[Wpisy zbioru danych]

====

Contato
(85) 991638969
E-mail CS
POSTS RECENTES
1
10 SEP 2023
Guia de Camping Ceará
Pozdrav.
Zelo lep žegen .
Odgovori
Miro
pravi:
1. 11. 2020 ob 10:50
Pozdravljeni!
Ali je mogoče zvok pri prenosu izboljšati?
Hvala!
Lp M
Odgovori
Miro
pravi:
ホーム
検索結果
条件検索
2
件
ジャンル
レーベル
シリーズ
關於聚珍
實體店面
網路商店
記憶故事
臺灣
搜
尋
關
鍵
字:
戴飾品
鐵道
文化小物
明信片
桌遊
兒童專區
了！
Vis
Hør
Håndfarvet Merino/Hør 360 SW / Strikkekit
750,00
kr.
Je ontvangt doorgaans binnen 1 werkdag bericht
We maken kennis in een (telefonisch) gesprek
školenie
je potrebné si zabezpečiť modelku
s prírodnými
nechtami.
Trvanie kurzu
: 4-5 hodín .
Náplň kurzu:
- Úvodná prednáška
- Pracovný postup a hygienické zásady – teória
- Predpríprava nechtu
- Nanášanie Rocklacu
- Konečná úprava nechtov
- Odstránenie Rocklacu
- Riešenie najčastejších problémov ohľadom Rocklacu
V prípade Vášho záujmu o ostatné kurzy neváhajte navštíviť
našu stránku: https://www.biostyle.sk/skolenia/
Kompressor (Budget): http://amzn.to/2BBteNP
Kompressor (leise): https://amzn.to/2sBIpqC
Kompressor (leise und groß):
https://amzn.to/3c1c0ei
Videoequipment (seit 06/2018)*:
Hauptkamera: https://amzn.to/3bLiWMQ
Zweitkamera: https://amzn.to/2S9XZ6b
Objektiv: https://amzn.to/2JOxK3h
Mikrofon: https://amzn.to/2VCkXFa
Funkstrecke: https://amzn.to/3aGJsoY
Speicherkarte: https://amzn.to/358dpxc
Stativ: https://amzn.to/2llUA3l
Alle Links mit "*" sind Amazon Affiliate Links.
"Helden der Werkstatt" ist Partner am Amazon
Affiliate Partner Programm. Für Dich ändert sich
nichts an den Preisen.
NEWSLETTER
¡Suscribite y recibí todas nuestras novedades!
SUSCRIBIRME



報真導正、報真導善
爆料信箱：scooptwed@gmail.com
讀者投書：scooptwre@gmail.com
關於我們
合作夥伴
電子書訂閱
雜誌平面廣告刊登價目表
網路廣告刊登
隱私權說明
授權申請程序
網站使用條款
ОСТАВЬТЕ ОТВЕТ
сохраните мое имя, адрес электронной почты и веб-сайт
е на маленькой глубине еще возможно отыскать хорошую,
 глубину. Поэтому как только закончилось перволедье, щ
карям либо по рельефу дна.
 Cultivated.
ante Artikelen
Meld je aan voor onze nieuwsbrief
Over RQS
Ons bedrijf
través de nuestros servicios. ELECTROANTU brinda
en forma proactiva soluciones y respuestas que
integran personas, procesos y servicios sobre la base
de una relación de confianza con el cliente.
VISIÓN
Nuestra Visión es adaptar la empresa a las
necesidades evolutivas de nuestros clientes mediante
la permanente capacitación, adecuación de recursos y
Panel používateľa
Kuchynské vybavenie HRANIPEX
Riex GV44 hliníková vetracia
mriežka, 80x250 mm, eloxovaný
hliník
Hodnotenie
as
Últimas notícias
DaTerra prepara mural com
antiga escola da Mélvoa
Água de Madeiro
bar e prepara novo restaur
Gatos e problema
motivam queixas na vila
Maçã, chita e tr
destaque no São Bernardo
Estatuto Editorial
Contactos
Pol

====

> **Treść zadania**
Powtórz dokładnie wiersze powyższych wpisów od samego początku aż do wiersza zawierającego „Kompressor (Budget): http://amzn.to/2BBteNP”, łącznie z pierwszym i ostatnim.

> **Wynik zadania**
Contato
(85) 991638969
E-mail CS
POSTS RECENTES
1
10 SEP 2023
Guia de Camping Ceará
Pozdrav.
Zelo lep žegen .
Odgovori
Miro
pravi:
1. 11. 2020 ob 10:50
Pozdravljeni!
Ali je mogoče zvok pri prenosu izboljšati?
Hvala!
Lp M
Odgovori
Miro
pravi:
ホーム
検索結果
条件検索
2
件
ジャンル
レーベル
シリーズ
關於聚珍
實體店面
網路商店
記憶故事
臺灣
搜
尋
關
鍵
字:
戴飾品
鐵道
文化小物
明信片
桌遊
兒童專區
了！
Vis
Hør
Håndfarvet Merino/Hør 360 SW / Strikkekit
750,00
kr.
Je ontvangt doorgaans binnen 1 werkdag bericht
We maken kennis in een (telefonisch) gesprek
školenie
je potrebné si zabezpečiť modelku
s prírodnými
nechtami.
Trvanie kurzu
: 4-5 hodín .
Náplň kurzu:
- Úvodná prednáška
- Pracovný postup a hygienické zásady – teória
- Predpríprava nechtu
- Nanášanie Rocklacu
- Konečná úprava nechtov
- Odstránenie Rocklacu
- Riešenie najčastejších problémov ohľadom Rocklacu
V prípade Vášho záujmu o ostatné kurzy neváhajte navštíviť
našu stránku: https://www.biostyle.sk/skolenia/
Kompressor (Budget): http://amzn.to/2BBteNP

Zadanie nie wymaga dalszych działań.